====== TEXT UNDER STUDY ======

The bloc is racing to compete with the United States and China to avoid businesses relocating to Asia or North America where energy costs are cheaper, but EU member states are divided on how to respond.
European Commission President Ursula von der Leyen outlined the bloc's proposals, welcomed by France and Germany, but said there would be no immediate new EU funding.
"We need to work with what we have right now," she said.
The majority of the EU response involves repackaging already existing funds -- a stop-gap measure that has earned much criticism -- that would be worth around 250 billion euros ($270 billion) for the green transition.
"What we are looking at is that we have a level playing field in the global competition," von der Leyen said.
She left the door open to establishing a new EU fund in the future.
But that idea has already been strongly opposed by some member states including Denmark and the Netherlands which oppose throwing new money at the problem, or boosting borrowing to resolve it.
"If you have state aid, the other side of the coin has to be funding at the EU level," von der Leyen told a news conference.
The new measures give flexibility on providing aid to companies in the green and renewable energy sector and those involved in the decarbonisation of industry.
There will also be tax breaks for companies in strategic net-zero sectors.
- Dialogue with US -
The package is a response to a landmark US spending bill last year that funnels $370 billion into subsidies for America's energy transition -- including tax cuts for US-made electric cars and batteries, which has left European manufacturers dismayed.

====== DATA EXCERPT ======

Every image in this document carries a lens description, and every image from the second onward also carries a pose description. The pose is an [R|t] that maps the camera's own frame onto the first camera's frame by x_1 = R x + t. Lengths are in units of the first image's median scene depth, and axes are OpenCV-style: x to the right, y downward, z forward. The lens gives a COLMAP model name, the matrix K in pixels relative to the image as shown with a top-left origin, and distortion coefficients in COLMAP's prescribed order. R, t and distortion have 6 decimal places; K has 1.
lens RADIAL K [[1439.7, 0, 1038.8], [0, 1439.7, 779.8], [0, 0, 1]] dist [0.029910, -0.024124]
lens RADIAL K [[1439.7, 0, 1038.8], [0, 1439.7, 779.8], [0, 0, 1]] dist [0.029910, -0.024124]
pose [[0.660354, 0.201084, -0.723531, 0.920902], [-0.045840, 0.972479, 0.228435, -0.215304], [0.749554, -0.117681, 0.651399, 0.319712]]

======

## SET OF TASKS
1. Print the EU green-subsidy text starting with "The majority of" and going on through "in the future.", word for word.
2. Swap "document" for "collection" in the listing of camera lens and pose data, and give the whole listing again with nothing else changed.

## ANSWER SET
1.
The majority of the EU response involves repackaging already existing funds -- a stop-gap measure that has earned much criticism -- that would be worth around 250 billion euros ($270 billion) for the green transition.
"What we are looking at is that we have a level playing field in the global competition," von der Leyen said.
She left the door open to establishing a new EU fund in the future.

2.
Every image in this collection carries a lens description, and every image from the second onward also carries a pose description. The pose is an [R|t] that maps the camera's own frame onto the first camera's frame by x_1 = R x + t. Lengths are in units of the first image's median scene depth, and axes are OpenCV-style: x to the right, y downward, z forward. The lens gives a COLMAP model name, the matrix K in pixels relative to the image as shown with a top-left origin, and distortion coefficients in COLMAP's prescribed order. R, t and distortion have 6 decimal places; K has 1.
lens RADIAL K [[1439.7, 0, 1038.8], [0, 1439.7, 779.8], [0, 0, 1]] dist [0.029910, -0.024124]
lens RADIAL K [[1439.7, 0, 1038.8], [0, 1439.7, 779.8], [0, 0, 1]] dist [0.029910, -0.024124]
pose [[0.660354, 0.201084, -0.723531, 0.920902], [-0.045840, 0.972479, 0.228435, -0.215304], [0.749554, -0.117681, 0.651399, 0.319712]]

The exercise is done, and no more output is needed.